SAS-Space Content Policy
In accordance with principles articulated by the Research Councils UK, SAS-SPACE aims to make access to publicly funded research free to all users, and to extend that principle of access to other forms of scholarly information and literature. We encourage the deposit of research-level outputs produced or sponsored by the Institutes of the School and their libraries, including the work of associated research units and scholarly organisations, and of the staff of Senate House Library.
General principles
The work must be (i) educational, artistic, or research-orientated; (ii) a final version, ready for distribution; and (iii) the full text or full content, not a metadata-only item, abstract or other summary version. The author/owner must be both willing and able to grant to the University of London the perpetual non-exclusive right to distribute the work via SAS-SPACE
Articles
These may be from journals, or from printed volumes of collected articles. They should ordinarily have already been through the publisher’s process of peer review, and should have such changes made at that stage incorporated. They may or may not be the publisher’s own typeset version.
Publisher embargos: many publishers allow such post-print publication only after the expiry of an embargo period - see SHERPA-ROMEO (www.sherpa.ac.uk/romeo) for details of individual policies. The deposit process allows for deposited full-text files to be held back for the requisite period, whilst making the descriptive metadata available immediately.
Books
This may include monographs, or volumes with multiple authors. They, like articles, should have passed through whichever processes of peer review pertain, and have had such changes made at that stage incorporated. Embargo periods imposed by publishers may be dealt with in the same way as for articles (see above).
'Grey literature'
This category known as ‘grey literature’ may be defined as (usually) written outputs that are generally original, recent in production, and that have not entered (and generally will not enter) the usual processes of formal publication. This typically includes working papers, conference papers and technical and other reports. Into this category also fall written outputs intended eventually for publication, but not yet accepted and peer-reviewed by a publisher.
Depositors should consider the longer-term significance of their work when preparing to deposit such items.
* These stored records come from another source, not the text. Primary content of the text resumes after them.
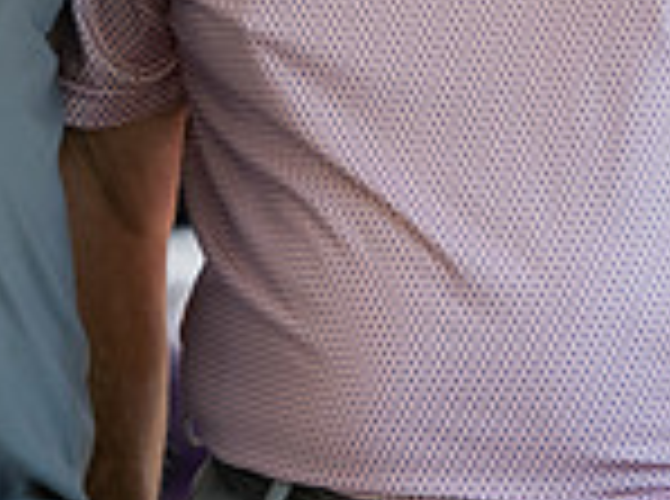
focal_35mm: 601
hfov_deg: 3.3
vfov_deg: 2.5
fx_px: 11604
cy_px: -259
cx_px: 175
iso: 320
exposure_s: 1/250
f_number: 3.2
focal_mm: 160
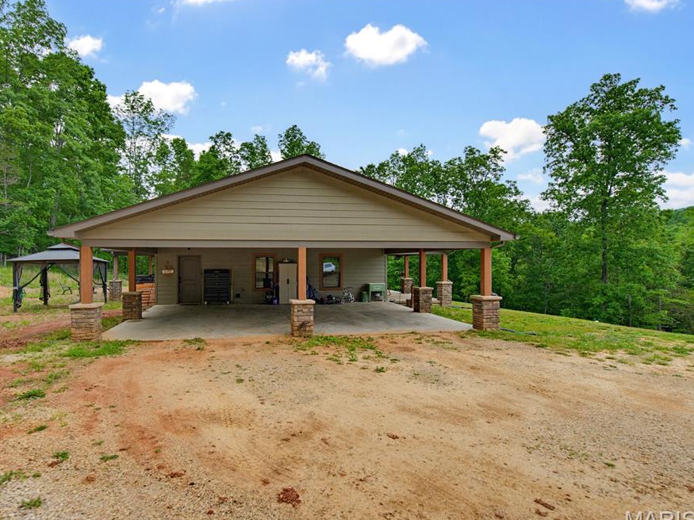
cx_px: 298
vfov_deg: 71.6
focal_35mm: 18
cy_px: 266
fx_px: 361
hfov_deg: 87.2
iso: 200
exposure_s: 1/200
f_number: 6.3
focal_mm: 16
Some outputs, whilst clearly not ephemeral, may well nonetheless have a short ‘half-life’. A good test to apply is: “will I wish people to be reading this in five years’ time?” If not, then SAS-Space is not the place for it.
In the case of conference and seminar papers, preference will be given either to full transcripts of papers, or to sound recordings of the presentation. Powerpoint presentations are to be avoided, unless they form an accompaniment to a transcript or recording.
Theses and dissertations
Theses and dissertations completed in the School may be included at the discretion of individual Institutes.
Datasets
These commonly include database files or spreadsheets. Depositors are asked to bear in mind that the purpose of such deposit is to make data available for re-use by other scholars. Data must therefore be well formatted and consistent, and fully documented.
Multimedia: photographic collections, video footage, sound recordings
These might include: photographic records of architecture, events or artefacts; video or sound recordings of musical or dramatic performances; recordings of conference or seminar papers. Once again, files should be consistently and intelligibly named and fully documented.
Learning objects
These would typically be modular resources used in Virtual Learning Environments or on freely available websites, including texts or syllabi.
File formats
Common acceptable file formats include: PDF, Plain text; Postscript, RTF; Microsoft Word (for text); Microsoft Excel (for data); JPEG; PNG; GIF; BMP; TIFF (for images); WAV; MP3 (for audio).